Records drawn from a data source
——————

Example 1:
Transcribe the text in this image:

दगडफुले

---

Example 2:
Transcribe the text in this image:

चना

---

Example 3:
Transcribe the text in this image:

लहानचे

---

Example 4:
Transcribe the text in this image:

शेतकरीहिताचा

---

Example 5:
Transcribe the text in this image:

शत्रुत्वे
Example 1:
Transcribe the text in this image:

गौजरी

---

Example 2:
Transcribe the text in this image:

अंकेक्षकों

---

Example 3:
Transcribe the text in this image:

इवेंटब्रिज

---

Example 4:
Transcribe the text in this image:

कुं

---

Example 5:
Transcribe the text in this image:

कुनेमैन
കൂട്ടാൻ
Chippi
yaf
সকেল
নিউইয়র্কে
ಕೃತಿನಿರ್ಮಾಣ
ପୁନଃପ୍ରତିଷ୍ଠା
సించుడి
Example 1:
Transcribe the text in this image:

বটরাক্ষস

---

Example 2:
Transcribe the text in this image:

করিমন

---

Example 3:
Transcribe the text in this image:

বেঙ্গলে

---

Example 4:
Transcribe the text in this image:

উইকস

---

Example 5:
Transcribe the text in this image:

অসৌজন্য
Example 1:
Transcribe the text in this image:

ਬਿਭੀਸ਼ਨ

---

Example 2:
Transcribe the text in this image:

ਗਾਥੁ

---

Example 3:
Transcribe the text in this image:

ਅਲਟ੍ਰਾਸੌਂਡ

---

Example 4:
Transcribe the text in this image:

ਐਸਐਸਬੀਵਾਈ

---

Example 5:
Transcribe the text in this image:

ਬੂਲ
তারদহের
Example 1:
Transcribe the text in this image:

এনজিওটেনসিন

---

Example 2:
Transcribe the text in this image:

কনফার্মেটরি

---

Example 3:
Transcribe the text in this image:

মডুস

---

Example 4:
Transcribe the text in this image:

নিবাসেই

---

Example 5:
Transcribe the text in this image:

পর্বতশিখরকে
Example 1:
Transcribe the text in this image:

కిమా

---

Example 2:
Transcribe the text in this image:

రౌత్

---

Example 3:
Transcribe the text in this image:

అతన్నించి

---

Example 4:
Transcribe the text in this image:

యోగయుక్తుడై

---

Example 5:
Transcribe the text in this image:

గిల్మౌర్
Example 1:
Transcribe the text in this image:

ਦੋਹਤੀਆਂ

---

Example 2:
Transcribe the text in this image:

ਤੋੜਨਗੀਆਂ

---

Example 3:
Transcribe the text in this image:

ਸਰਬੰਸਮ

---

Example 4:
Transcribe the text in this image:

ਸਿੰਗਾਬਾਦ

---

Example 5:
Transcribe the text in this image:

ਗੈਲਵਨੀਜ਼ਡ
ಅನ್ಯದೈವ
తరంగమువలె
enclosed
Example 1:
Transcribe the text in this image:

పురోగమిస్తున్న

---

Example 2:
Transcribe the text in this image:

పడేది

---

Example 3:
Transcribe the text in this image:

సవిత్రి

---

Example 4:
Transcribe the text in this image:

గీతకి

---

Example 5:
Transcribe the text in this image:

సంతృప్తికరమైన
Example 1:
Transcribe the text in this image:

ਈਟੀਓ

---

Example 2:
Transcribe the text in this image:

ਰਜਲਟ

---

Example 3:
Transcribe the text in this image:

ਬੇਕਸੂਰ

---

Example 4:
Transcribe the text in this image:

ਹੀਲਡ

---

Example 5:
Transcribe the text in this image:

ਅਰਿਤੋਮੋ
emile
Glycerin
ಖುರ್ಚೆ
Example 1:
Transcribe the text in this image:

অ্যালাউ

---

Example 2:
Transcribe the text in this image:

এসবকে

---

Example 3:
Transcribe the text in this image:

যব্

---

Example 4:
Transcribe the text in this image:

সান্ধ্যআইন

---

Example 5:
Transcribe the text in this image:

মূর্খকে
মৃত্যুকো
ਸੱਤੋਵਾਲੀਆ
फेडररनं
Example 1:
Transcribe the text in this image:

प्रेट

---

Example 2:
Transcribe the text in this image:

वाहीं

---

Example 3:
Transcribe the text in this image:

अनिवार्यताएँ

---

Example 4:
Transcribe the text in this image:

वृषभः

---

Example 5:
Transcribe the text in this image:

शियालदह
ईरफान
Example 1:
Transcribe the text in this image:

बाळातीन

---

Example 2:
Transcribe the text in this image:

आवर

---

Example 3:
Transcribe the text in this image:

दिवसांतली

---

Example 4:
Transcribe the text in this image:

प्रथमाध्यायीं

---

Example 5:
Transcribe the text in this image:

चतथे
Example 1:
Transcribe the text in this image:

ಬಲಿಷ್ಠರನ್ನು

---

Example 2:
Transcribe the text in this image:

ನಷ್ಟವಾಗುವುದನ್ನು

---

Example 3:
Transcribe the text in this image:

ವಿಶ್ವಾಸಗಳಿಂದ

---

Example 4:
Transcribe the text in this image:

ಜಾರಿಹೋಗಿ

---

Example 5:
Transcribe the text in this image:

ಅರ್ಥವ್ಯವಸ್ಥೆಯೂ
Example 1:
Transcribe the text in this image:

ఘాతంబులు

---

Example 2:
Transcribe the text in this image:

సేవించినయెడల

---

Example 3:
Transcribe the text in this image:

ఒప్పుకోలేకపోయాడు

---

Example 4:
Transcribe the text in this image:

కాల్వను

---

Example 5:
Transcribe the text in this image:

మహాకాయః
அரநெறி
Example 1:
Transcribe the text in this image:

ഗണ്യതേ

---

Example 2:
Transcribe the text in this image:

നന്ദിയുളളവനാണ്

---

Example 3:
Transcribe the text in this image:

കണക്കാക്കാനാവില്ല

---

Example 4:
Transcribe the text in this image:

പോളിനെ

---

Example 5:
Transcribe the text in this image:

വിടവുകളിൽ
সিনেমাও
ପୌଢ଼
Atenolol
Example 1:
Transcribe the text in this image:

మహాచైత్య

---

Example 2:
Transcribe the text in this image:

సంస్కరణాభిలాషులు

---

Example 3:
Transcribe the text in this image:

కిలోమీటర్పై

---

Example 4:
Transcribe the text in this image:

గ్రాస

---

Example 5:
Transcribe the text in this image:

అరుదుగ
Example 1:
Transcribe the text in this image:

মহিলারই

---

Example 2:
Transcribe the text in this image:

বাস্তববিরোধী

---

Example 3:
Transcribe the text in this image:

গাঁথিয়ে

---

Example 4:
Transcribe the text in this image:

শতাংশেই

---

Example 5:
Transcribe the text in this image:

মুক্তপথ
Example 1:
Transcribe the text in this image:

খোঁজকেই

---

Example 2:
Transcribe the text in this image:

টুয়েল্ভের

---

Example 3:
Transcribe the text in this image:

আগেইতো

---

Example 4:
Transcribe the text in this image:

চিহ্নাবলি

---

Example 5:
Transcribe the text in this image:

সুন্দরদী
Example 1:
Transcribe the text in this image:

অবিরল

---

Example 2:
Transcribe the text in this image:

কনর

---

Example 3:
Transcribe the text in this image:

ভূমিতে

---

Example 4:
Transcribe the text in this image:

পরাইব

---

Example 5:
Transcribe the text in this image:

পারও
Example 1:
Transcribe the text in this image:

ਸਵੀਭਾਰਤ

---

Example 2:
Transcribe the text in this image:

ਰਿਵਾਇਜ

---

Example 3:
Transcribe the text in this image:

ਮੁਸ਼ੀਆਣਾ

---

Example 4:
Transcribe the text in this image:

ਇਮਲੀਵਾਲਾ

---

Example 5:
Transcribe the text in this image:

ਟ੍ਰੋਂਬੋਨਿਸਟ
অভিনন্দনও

——————

GIVEN REQUEST - Lay out the entire listing above as a Markdown table with two columns, n and Line, giving each non-blank line its own numbered row and leaving out the blank lines.

EXPECTED ANSWER -
| n | Line |
|---|---|
| 1 | Example 1: |
| 2 | Transcribe the text in this image: |
| 3 | दगडफुले |
| 4 | --- |
| 5 | Example 2: |
| 6 | Transcribe the text in this image: |
| 7 | चना |
| 8 | --- |
| 9 | Example 3: |
| 10 | Transcribe the text in this image: |
| 11 | लहानचे |
| 12 | --- |
| 13 | Example 4: |
| 14 | Transcribe the text in this image: |
| 15 | शेतकरीहिताचा |
| 16 | --- |
| 17 | Example 5: |
| 18 | Transcribe the text in this image: |
| 19 | शत्रुत्वे |
| 20 | Example 1: |
| 21 | Transcribe the text in this image: |
| 22 | गौजरी |
| 23 | --- |
| 24 | Example 2: |
| 25 | Transcribe the text in this image: |
| 26 | अंकेक्षकों |
| 27 | --- |
| 28 | Example 3: |
| 29 | Transcribe the text in this image: |
| 30 | इवेंटब्रिज |
| 31 | --- |
| 32 | Example 4: |
| 33 | Transcribe the text in this image: |
| 34 | कुं |
| 35 | --- |
| 36 | Example 5: |
| 37 | Transcribe the text in this image: |
| 38 | कुनेमैन |
| 39 | കൂട്ടാൻ |
| 40 | Chippi |
| 41 | yaf |
| 42 | সকেল |
| 43 | নিউইয়র্কে |
| 44 | ಕೃತಿನಿರ್ಮಾಣ |
| 45 | ପୁନଃପ୍ରତିଷ୍ଠା |
| 46 | సించుడి |
| 47 | Example 1: |
| 48 | Transcribe the text in this image: |
| 49 | বটরাক্ষস |
| 50 | --- |
| 51 | Example 2: |
| 52 | Transcribe the text in this image: |
| 53 | করিমন |
| 54 | --- |
| 55 | Example 3: |
| 56 | Transcribe the text in this image: |
| 57 | বেঙ্গলে |
| 58 | --- |
| 59 | Example 4: |
| 60 | Transcribe the text in this image: |
| 61 | উইকস |
| 62 | --- |
| 63 | Example 5: |
| 64 | Transcribe the text in this image: |
| 65 | অসৌজন্য |
| 66 | Example 1: |
| 67 | Transcribe the text in this image: |
| 68 | ਬਿਭੀਸ਼ਨ |
| 69 | --- |
| 70 | Example 2: |
| 71 | Transcribe the text in this image: |
| 72 | ਗਾਥੁ |
| 73 | --- |
| 74 | Example 3: |
| 75 | Transcribe the text in this image: |
| 76 | ਅਲਟ੍ਰਾਸੌਂਡ |
| 77 | --- |
| 78 | Example 4: |
| 79 | Transcribe the text in this image: |
| 80 | ਐਸਐਸਬੀਵਾਈ |
| 81 | --- |
| 82 | Example 5: |
| 83 | Transcribe the text in this image: |
| 84 | ਬੂਲ |
| 85 | তারদহের |
| 86 | Example 1: |
| 87 | Transcribe the text in this image: |
| 88 | এনজিওটেনসিন |
| 89 | --- |
| 90 | Example 2: |
| 91 | Transcribe the text in this image: |
| 92 | কনফার্মেটরি |
| 93 | --- |
| 94 | Example 3: |
| 95 | Transcribe the text in this image: |
| 96 | মডুস |
| 97 | --- |
| 98 | Example 4: |
| 99 | Transcribe the text in this image: |
| 100 | নিবাসেই |
| 101 | --- |
| 102 | Example 5: |
| 103 | Transcribe the text in this image: |
| 104 | পর্বতশিখরকে |
| 105 | Example 1: |
| 106 | Transcribe the text in this image: |
| 107 | కిమా |
| 108 | --- |
| 109 | Example 2: |
| 110 | Transcribe the text in this image: |
| 111 | రౌత్ |
| 112 | --- |
| 113 | Example 3: |
| 114 | Transcribe the text in this image: |
| 115 | అతన్నించి |
| 116 | --- |
| 117 | Example 4: |
| 118 | Transcribe the text in this image: |
| 119 | యోగయుక్తుడై |
| 120 | --- |
| 121 | Example 5: |
| 122 | Transcribe the text in this image: |
| 123 | గిల్మౌర్ |
| 124 | Example 1: |
| 125 | Transcribe the text in this image: |
| 126 | ਦੋਹਤੀਆਂ |
| 127 | --- |
| 128 | Example 2: |
| 129 | Transcribe the text in this image: |
| 130 | ਤੋੜਨਗੀਆਂ |
| 131 | --- |
| 132 | Example 3: |
| 133 | Transcribe the text in this image: |
| 134 | ਸਰਬੰਸਮ |
| 135 | --- |
| 136 | Example 4: |
| 137 | Transcribe the text in this image: |
| 138 | ਸਿੰਗਾਬਾਦ |
| 139 | --- |
| 140 | Example 5: |
| 141 | Transcribe the text in this image: |
| 142 | ਗੈਲਵਨੀਜ਼ਡ |
| 143 | ಅನ್ಯದೈವ |
| 144 | తరంగమువలె |
| 145 | enclosed |
| 146 | Example 1: |
| 147 | Transcribe the text in this image: |
| 148 | పురోగమిస్తున్న |
| 149 | --- |
| 150 | Example 2: |
| 151 | Transcribe the text in this image: |
| 152 | పడేది |
| 153 | --- |
| 154 | Example 3: |
| 155 | Transcribe the text in this image: |
| 156 | సవిత్రి |
| 157 | --- |
| 158 | Example 4: |
| 159 | Transcribe the text in this image: |
| 160 | గీతకి |
| 161 | --- |
| 162 | Example 5: |
| 163 | Transcribe the text in this image: |
| 164 | సంతృప్తికరమైన |
| 165 | Example 1: |
| 166 | Transcribe the text in this image: |
| 167 | ਈਟੀਓ |
| 168 | --- |
| 169 | Example 2: |
| 170 | Transcribe the text in this image: |
| 171 | ਰਜਲਟ |
| 172 | --- |
| 173 | Example 3: |
| 174 | Transcribe the text in this image: |
| 175 | ਬੇਕਸੂਰ |
| 176 | --- |
| 177 | Example 4: |
| 178 | Transcribe the text in this image: |
| 179 | ਹੀਲਡ |
| 180 | --- |
| 181 | Example 5: |
| 182 | Transcribe the text in this image: |
| 183 | ਅਰਿਤੋਮੋ |
| 184 | emile |
| 185 | Glycerin |
| 186 | ಖುರ್ಚೆ |
| 187 | Example 1: |
| 188 | Transcribe the text in this image: |
| 189 | অ্যালাউ |
| 190 | --- |
| 191 | Example 2: |
| 192 | Transcribe the text in this image: |
| 193 | এসবকে |
| 194 | --- |
| 195 | Example 3: |
| 196 | Transcribe the text in this image: |
| 197 | যব্ |
| 198 | --- |
| 199 | Example 4: |
| 200 | Transcribe the text in this image: |
| 201 | সান্ধ্যআইন |
| 202 | --- |
| 203 | Example 5: |
| 204 | Transcribe the text in this image: |
| 205 | মূর্খকে |
| 206 | মৃত্যুকো |
| 207 | ਸੱਤੋਵਾਲੀਆ |
| 208 | फेडररनं |
| 209 | Example 1: |
| 210 | Transcribe the text in this image: |
| 211 | प्रेट |
| 212 | --- |
| 213 | Example 2: |
| 214 | Transcribe the text in this image: |
| 215 | वाहीं |
| 216 | --- |
| 217 | Example 3: |
| 218 | Transcribe the text in this image: |
| 219 | अनिवार्यताएँ |
| 220 | --- |
| 221 | Example 4: |
| 222 | Transcribe the text in this image: |
| 223 | वृषभः |
| 224 | --- |
| 225 | Example 5: |
| 226 | Transcribe the text in this image: |
| 227 | शियालदह |
| 228 | ईरफान |
| 229 | Example 1: |
| 230 | Transcribe the text in this image: |
| 231 | बाळातीन |
| 232 | --- |
| 233 | Example 2: |
| 234 | Transcribe the text in this image: |
| 235 | आवर |
| 236 | --- |
| 237 | Example 3: |
| 238 | Transcribe the text in this image: |
| 239 | दिवसांतली |
| 240 | --- |
| 241 | Example 4: |
| 242 | Transcribe the text in this image: |
| 243 | प्रथमाध्यायीं |
| 244 | --- |
| 245 | Example 5: |
| 246 | Transcribe the text in this image: |
| 247 | चतथे |
| 248 | Example 1: |
| 249 | Transcribe the text in this image: |
| 250 | ಬಲಿಷ್ಠರನ್ನು |
| 251 | --- |
| 252 | Example 2: |
| 253 | Transcribe the text in this image: |
| 254 | ನಷ್ಟವಾಗುವುದನ್ನು |
| 255 | --- |
| 256 | Example 3: |
| 257 | Transcribe the text in this image: |
| 258 | ವಿಶ್ವಾಸಗಳಿಂದ |
| 259 | --- |
| 260 | Example 4: |
| 261 | Transcribe the text in this image: |
| 262 | ಜಾರಿಹೋಗಿ |
| 263 | --- |
| 264 | Example 5: |
| 265 | Transcribe the text in this image: |
| 266 | ಅರ್ಥವ್ಯವಸ್ಥೆಯೂ |
| 267 | Example 1: |
| 268 | Transcribe the text in this image: |
| 269 | ఘాతంబులు |
| 270 | --- |
| 271 | Example 2: |
| 272 | Transcribe the text in this image: |
| 273 | సేవించినయెడల |
| 274 | --- |
| 275 | Example 3: |
| 276 | Transcribe the text in this image: |
| 277 | ఒప్పుకోలేకపోయాడు |
| 278 | --- |
| 279 | Example 4: |
| 280 | Transcribe the text in this image: |
| 281 | కాల్వను |
| 282 | --- |
| 283 | Example 5: |
| 284 | Transcribe the text in this image: |
| 285 | మహాకాయః |
| 286 | அரநெறி |
| 287 | Example 1: |
| 288 | Transcribe the text in this image: |
| 289 | ഗണ്യതേ |
| 290 | --- |
| 291 | Example 2: |
| 292 | Transcribe the text in this image: |
| 293 | നന്ദിയുളളവനാണ് |
| 294 | --- |
| 295 | Example 3: |
| 296 | Transcribe the text in this image: |
| 297 | കണക്കാക്കാനാവില്ല |
| 298 | --- |
| 299 | Example 4: |
| 300 | Transcribe the text in this image: |
| 301 | പോളിനെ |
| 302 | --- |
| 303 | Example 5: |
| 304 | Transcribe the text in this image: |
| 305 | വിടവുകളിൽ |
| 306 | সিনেমাও |
| 307 | ପୌଢ଼ |
| 308 | Atenolol |
| 309 | Example 1: |
| 310 | Transcribe the text in this image: |
| 311 | మహాచైత్య |
| 312 | --- |
| 313 | Example 2: |
| 314 | Transcribe the text in this image: |
| 315 | సంస్కరణాభిలాషులు |
| 316 | --- |
| 317 | Example 3: |
| 318 | Transcribe the text in this image: |
| 319 | కిలోమీటర్పై |
| 320 | --- |
| 321 | Example 4: |
| 322 | Transcribe the text in this image: |
| 323 | గ్రాస |
| 324 | --- |
| 325 | Example 5: |
| 326 | Transcribe the text in this image: |
| 327 | అరుదుగ |
| 328 | Example 1: |
| 329 | Transcribe the text in this image: |
| 330 | মহিলারই |
| 331 | --- |
| 332 | Example 2: |
| 333 | Transcribe the text in this image: |
| 334 | বাস্তববিরোধী |
| 335 | --- |
| 336 | Example 3: |
| 337 | Transcribe the text in this image: |
| 338 | গাঁথিয়ে |
| 339 | --- |
| 340 | Example 4: |
| 341 | Transcribe the text in this image: |
| 342 | শতাংশেই |
| 343 | --- |
| 344 | Example 5: |
| 345 | Transcribe the text in this image: |
| 346 | মুক্তপথ |
| 347 | Example 1: |
| 348 | Transcribe the text in this image: |
| 349 | খোঁজকেই |
| 350 | --- |
| 351 | Example 2: |
| 352 | Transcribe the text in this image: |
| 353 | টুয়েল্ভের |
| 354 | --- |
| 355 | Example 3: |
| 356 | Transcribe the text in this image: |
| 357 | আগেইতো |
| 358 | --- |
| 359 | Example 4: |
| 360 | Transcribe the text in this image: |
| 361 | চিহ্নাবলি |
| 362 | --- |
| 363 | Example 5: |
| 364 | Transcribe the text in this image: |
| 365 | সুন্দরদী |
| 366 | Example 1: |
| 367 | Transcribe the text in this image: |
| 368 | অবিরল |
| 369 | --- |
| 370 | Example 2: |
| 371 | Transcribe the text in this image: |
| 372 | কনর |
| 373 | --- |
| 374 | Example 3: |
| 375 | Transcribe the text in this image: |
| 376 | ভূমিতে |
| 377 | --- |
| 378 | Example 4: |
| 379 | Transcribe the text in this image: |
| 380 | পরাইব |
| 381 | --- |
| 382 | Example 5: |
| 383 | Transcribe the text in this image: |
| 384 | পারও |
| 385 | Example 1: |
| 386 | Transcribe the text in this image: |
| 387 | ਸਵੀਭਾਰਤ |
| 388 | --- |
| 389 | Example 2: |
| 390 | Transcribe the text in this image: |
| 391 | ਰਿਵਾਇਜ |
| 392 | --- |
| 393 | Example 3: |
| 394 | Transcribe the text in this image: |
| 395 | ਮੁਸ਼ੀਆਣਾ |
| 396 | --- |
| 397 | Example 4: |
| 398 | Transcribe the text in this image: |
| 399 | ਇਮਲੀਵਾਲਾ |
| 400 | --- |
| 401 | Example 5: |
| 402 | Transcribe the text in this image: |
| 403 | ਟ੍ਰੋਂਬੋਨਿਸਟ |
| 404 | অভিনন্দনও |